We arrived in Arcatao on Thursday afternoon, sweaty from our two-hour journey down the stunning highways accompanied by huge delivery trucks and flatbeds filled with cattle. We ate lunch together before being driven to our host families. Here are some of the comments from our fellow volunteers about their first impressions and experiences with their host families:

“My family consists of four guys - one of the national volunteers, his brother, dad and nephew. The family are lovely and have made us feel very welcome (despite my poor Spanish skills!).” - Jack Appleby

“I live with Darmian, Karmen, Oscar and Antonio.
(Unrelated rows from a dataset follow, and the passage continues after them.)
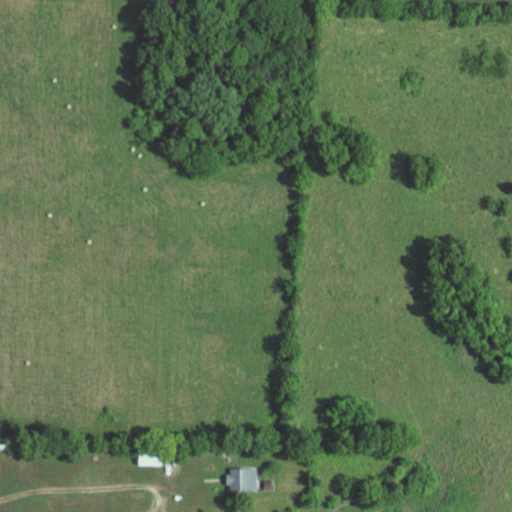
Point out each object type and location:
building: (244, 479)
road: (94, 490)
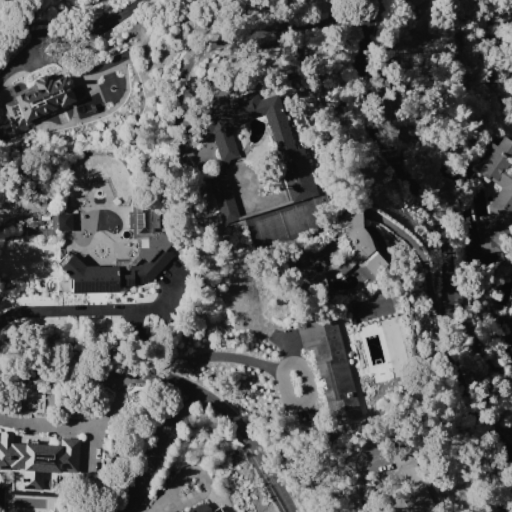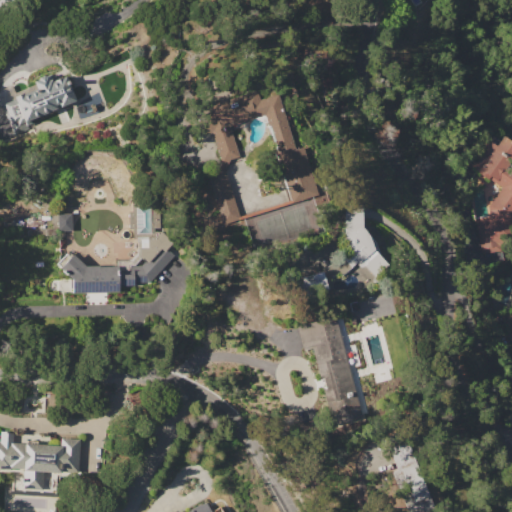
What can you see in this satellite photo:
road: (68, 45)
building: (36, 101)
building: (37, 101)
building: (259, 138)
building: (252, 148)
building: (495, 195)
building: (497, 195)
building: (221, 197)
building: (63, 221)
building: (64, 221)
road: (439, 225)
building: (359, 240)
building: (118, 268)
building: (111, 273)
building: (309, 285)
road: (99, 310)
building: (508, 325)
building: (331, 362)
building: (330, 367)
road: (277, 370)
road: (174, 385)
road: (156, 451)
building: (37, 458)
building: (37, 459)
building: (408, 477)
building: (410, 479)
road: (363, 485)
building: (199, 508)
building: (200, 508)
The family have made me feel comfortable and continue to make me feel at home. On another note the toilet is outside and the route is blocked by lots of chickens, which has meant I have had to wee in a bottle now on three separate occasions!.” - Anonymous

“It’s an unusual and awkward experience presenting yourself to a cohort of strangers who you will share a house with for over two months. My host family ushered myself and my roomie Rob into a small room where it became apparent the lengths to which they had gone to accommodate our needs - pitching up mosquito nets, providing freshly washed sheets and decorating the otherwise plain room. This was summed up with huge grins and cries of “buenas”! Since then they have continued to be outstanding hosts. Rob and I have been introduced to the whole family we live with all of which have offered help, smiles and numerous bananas from their nearby field. We have only been here a week but already we both call it home.”- Alessandro Zicchieri 

Volunteers with wheelbarrows

This week has been a definite dip in the deep end for the climate, culture and activities! Our first weekend here included a trip to mass on Sunday morning. This begins at 8am, for which the whole town - including roosters, chickens, horses, dogs and cats - wakes up four hours beforehand in preparation. This was an amazing opportunity for our team leaders Rob and Kurby to introduce the group and explain why we were volunteering and working in local youth projects. 
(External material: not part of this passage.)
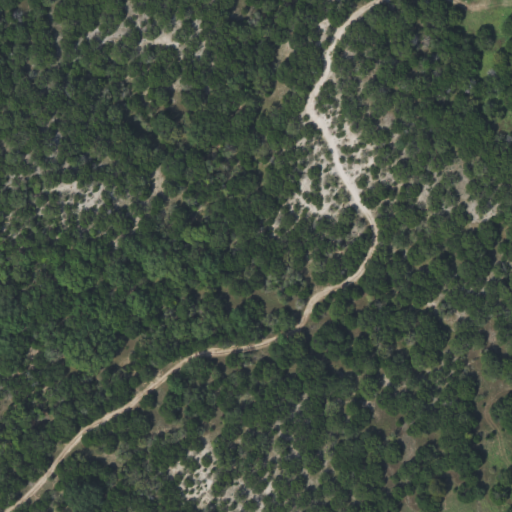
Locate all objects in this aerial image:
road: (231, 245)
We eat lunch everyday with the national volunteers, which has been a fantastic opportunity to improve our Spanish skills and for the nationals to familiarise themselves with some English. During orientation week we managed to break the ice with the nationals through arm wrestling, water fights and sweaty discos - so the team is getting on really well, despite the fact we have to muddle along with sign language occasionally.

We eat in the Centro Mátires de Sumpul (Centre for the Martyrs of Sumpul). This is dedicated to the victims of the Sumpul massacre who were from Arcatao and the surrounding communities. There is a mural depicting civilians attempting to flee to neighbouring Honduras during the twelve year civil war. It serves as a fitting reminder to why we are all here.
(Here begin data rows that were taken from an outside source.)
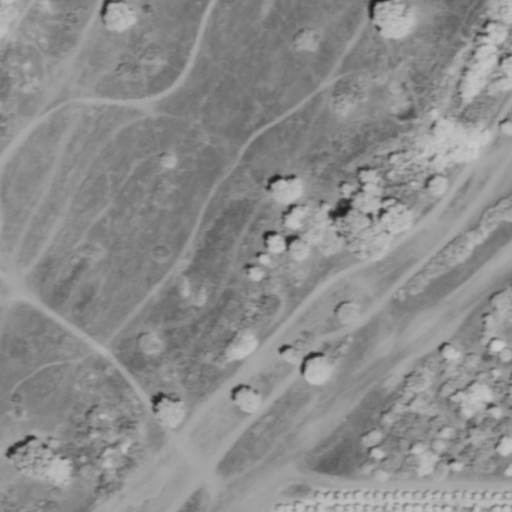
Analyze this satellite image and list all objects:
road: (439, 272)
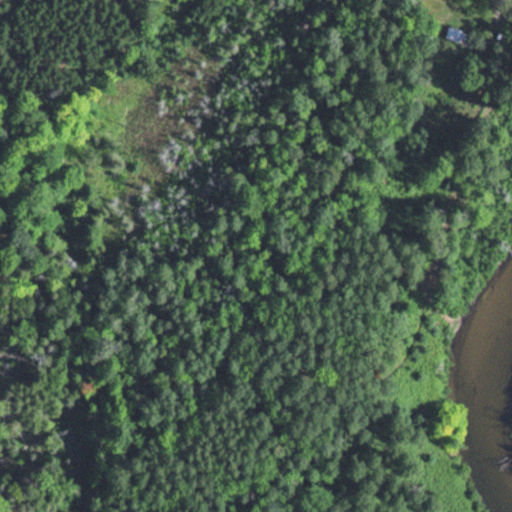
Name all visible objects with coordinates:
building: (450, 33)
river: (483, 377)
river: (500, 489)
The Path to Peace is a beautiful, green dirt road that runs from Arcatao to the neighbouring town of El Portio. We saw a few of the sites where we will be building structures to allow local people to reflect on the events of the armed conflict that occurred in the region twenty four years ago. Preparations for the construction are going well. We collected plastic bottles from the local streets in the area around Centro Bartolomé de Las Casas (CBC) house (our local partner organisation) that will be used as part of bio-construction, alongside natural materials such as dug clay and bamboo.

Volunteers recycling bottles

Today we have looked at an overview for all the activities and workshops that we will be hosting in our short time here, and they all look fantastic. Hopefully, the glorious weather will continue so that we can start building as quickly as possible and get out in the community.